Becoming an Italian citizen / 4

On Friday I collected my sworn translations (traduzioni giurate – apparently the only acceptable level of legalisation for citizenship applications in Italy) from an agency that curiously specialises in translations from Romanian to Italian, for the modest sum of €135,70… and so I was all set to make the on-line application – or so I thought!

I logged into the Department of Civil Liberties and Immigration (DLCI) section of the interior ministry website and clicked on Cittadinanza and then Compila e invia domanda in the left-hand menu bar.

I immediately ran into the first problem: deciding the grounds for my application, residency or marriage to an Italian.

By law as an EU citizen resident in Italy for at least four years (in my case 17) and married to an Italian for at least two I could have gone for either option, although I felt applying on grounds of residency (so-called ‘naturalisation’) better reflected the personal journey that has brought me to this point in the first place.

However, in the end pragmatism carried the day: citizenship through marriage is considered a right providing certain conditions are met, while ‘naturalisation’ is granted on a discretionary basis, so I plumped for the first option, reckoning it would be the quickest and easiest way to go.

And thank goodness I did: after clicking on the relevant application form I discovered that I would ‘only’ have to go through 17 steps, rather than 23!

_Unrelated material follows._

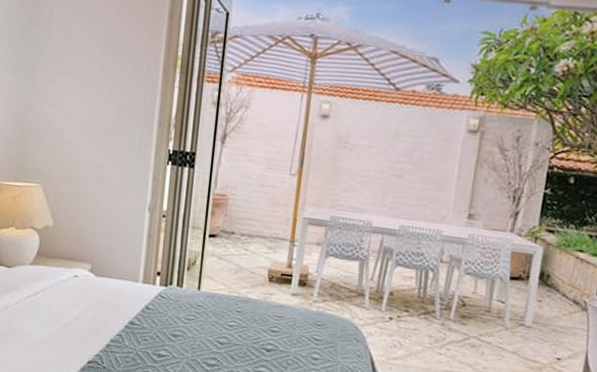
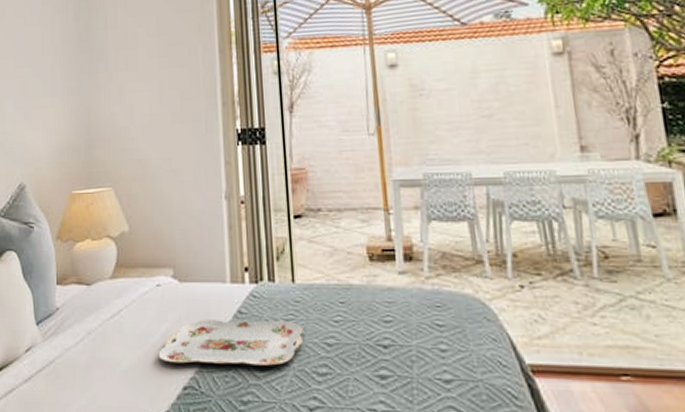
serving tray: none [69,309,201,354] -> present [158,319,303,366]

However, it soon became clear that I would have to provide a lot more information than had been specified in the introductory section on the ministry website. Specifically, I was expected to give a full residency history, including dates, from the age of 14, and also my migration history with respect to Italy, including the details of my very old and fading green permesso di soggiorno (which I applied for in 1998 and had renewed indefinitely in 2003, and which miraculously I still have).

At step 15 I was asked to provide the details of a marca da bollo telematico (official revenue stamp) which had only been given passing mention in the introductory blurb, and which I had naively assumed to be the €200 application fee (see Becoming an Italian citizen / 1) – but no! The instructions manual that accompanies the on-line application form shed no light on the problem, and it was only by searching on internet that I discovered I also needed to buy a separate revenue stamp for €16.

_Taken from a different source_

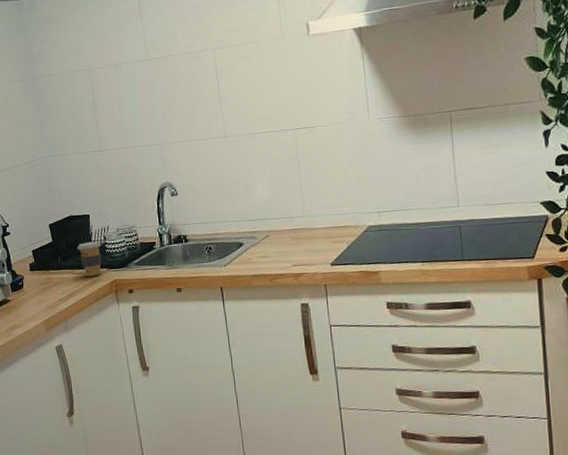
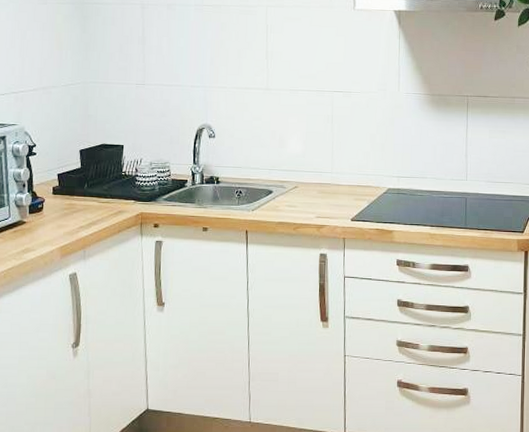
coffee cup: present [77,241,102,277] -> none [106,172,133,207]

At that point I gave up in frustration.

The following morning I went to the Monterotondo registry office to see if I could access my residency history for Italy. I naively hoped my local public administration might ‘talk’ to the one in Rome, where I was resident at no fewer than three (possibly five – who can remember?) different addresses over the course of 11 years. Of course it does not. The clerk told me smugly that he could give me the information for Monterotondo, but that for my Rome residency history I would have to go to the central registry office in Rome. Ugh.

So I then set about exploring the possibility of accessing the information on-line, via the Roma Capitale website. Having established that residency history is indeed among the certificates available on internet I applied for the official credentials needed to log into the system, only then to discover that the service is available exclusively to people who are resident in Rome.

Not to be fazed (17 years in Italy must surely count for something!), I called Poste italiane to see if their Sportello Amico service designed to simplify dealings with the public administration might provide such a certificate. Apparently, it does!

So tomorrow I will go to the post office first thing in a final bid to avoid the traipse into Rome.

If I am successful, I may even get my application in by lunchtime!

My only consolation is that had I made the application on grounds of naturalisation I would also have had to provide a record of my declared personal income and that of my husband for the last three years, as well as details of property ownership in Italy and the UK.

For Becoming an Italian citizen / 1 click here

For Becoming an Italian citizen / 2 click here

For Becoming an Italian citizen / 3 click here

2 thoughts on “Becoming an Italian citizen / 4

  1. HI, I am friends with a woman in Padova who is very close to her citizenship. She recently received her decree! However, I am concerned that she is missing something somewhere… because they are asking her to provide basic documents at the prefettura which she must have previously submitted. And we both thought she would be swearing her oath soon, but they are talking to her about September! Which is 6 months from now, and 6 months is the timeframe in which they state the oath must be taken. And another two months to receive her passport! Are you at all familiar with this? Is it normal to receive the decree and then have to wait 6 months to swear?

    1. Hi William, forgive me for taking so long to reply. I was in fact summoned to the prefecture on Tuesday and yes, I can confirm that you are indeed required to provide all the basic documents, including a print-out of the completed on-line application form. See my latest post Re the oath-swearing, my understanding is that it must happen within six months of receiving the ministerial or presidential decree, so September sounds about right to me. Good luck.